Darling, you can't go home like that. You must come back with me and get the worst of it off.'

Which doesn't prove all that easy as we find when we get to the
flat and Donna attacks my trousers with a brush in the kitchen
while I wash my feet in the bathroom. She comes in with the pants
over her arm as I'm standing with one foot up in the washbasin.

'I wish I had a camera.'

'I wish I'd a clean pair of socks.'

'Do you want me to wash those through for you?'

'They'll never be dry in time for me to put them on.'

'Your trousers will do for now, but they'll have to go to the
cleaners.'

'What the hell do you suppose it was doing there?'

'It was put there for the express purpose of catching Vic Brown,
of course.'

I have to laugh.'All right.. .Have you got any talcum powder?*

'In the cabinet.'

I open the cabinet and look at the bottles and jars. Her things. I
think then of her moving about with her record-player, books and
picture to wherever the work is, independent, a real person, and
I'm suddenly very touched. A great tenderness for her comes over me. When I go into the living-room she's got coffee waiting and a
record on the gramophone. We sit together on the sofa.

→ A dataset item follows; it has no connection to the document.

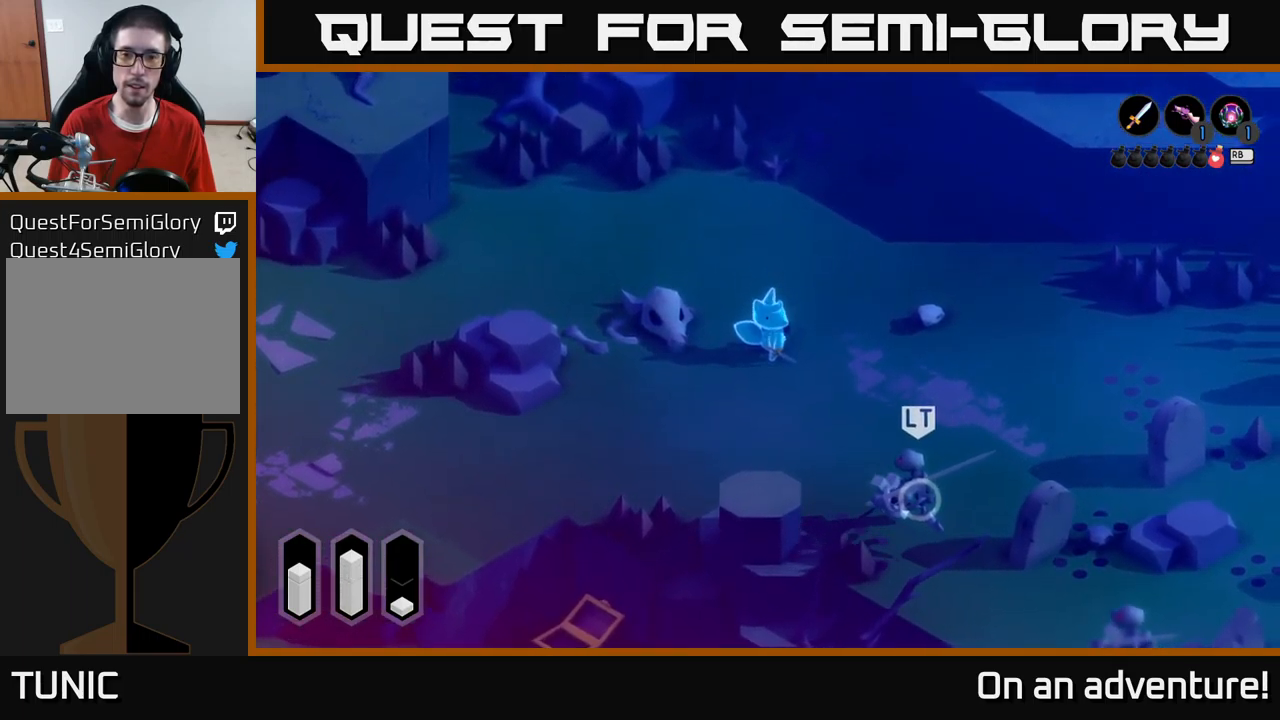
{"buttons": [], "left_stick": "center", "right_stick": "center", "events": [[184, "left_stick", "down"], [434, "left_stick", "center"]]}
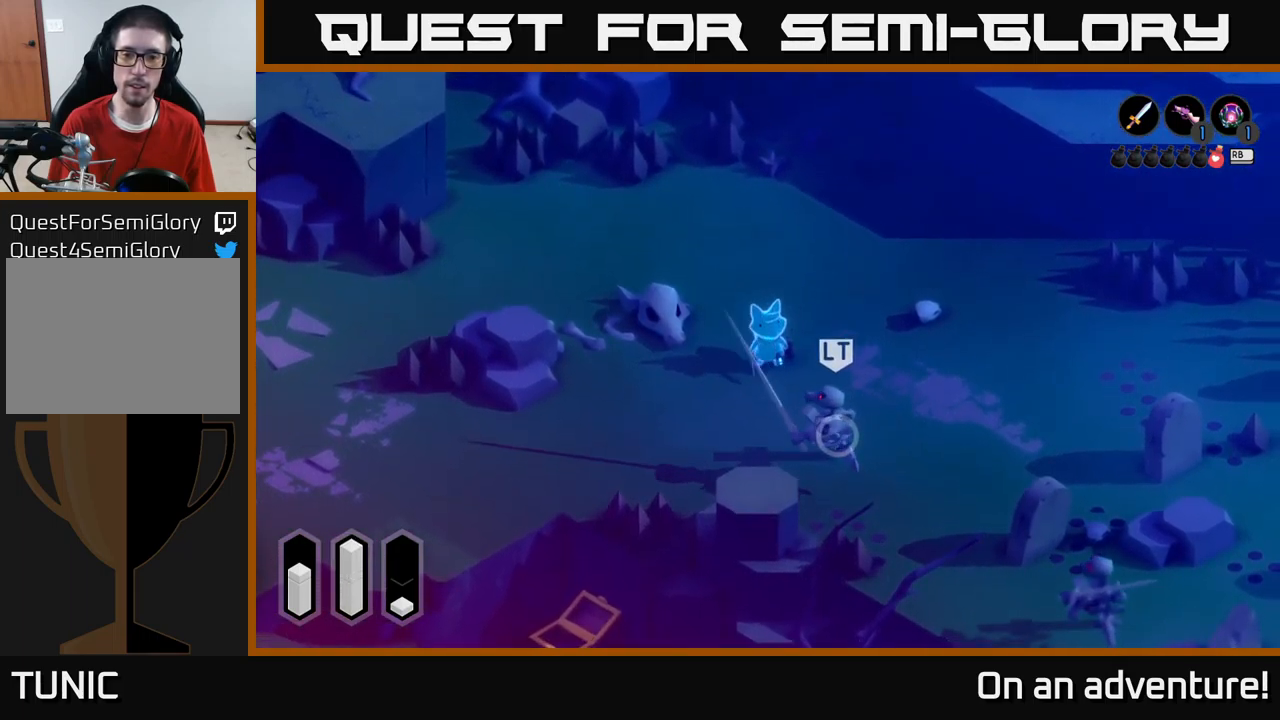
{"buttons": [], "left_stick": "up", "right_stick": "center", "events": [[267, "left_stick", "up"]]}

'You know, this relationship's all the wrong way round,' I tell
her.

'Why is that?'

Well, you've got the interesting career, the car and the flat, and you even put the seductive music on the gramophone.'

'Do you find Frank Sinatra seductive?'

'I'd find
God Save the Queen
seductive if I heard it with you.'

I'm watching a little pulse beat in her throat above the neck of
her jumper. I reach out and touch it, then slide my hand round the
back of her head and gently pull her nearer. I want her -now. And
she knows it. She's not laughing now as she looks at me.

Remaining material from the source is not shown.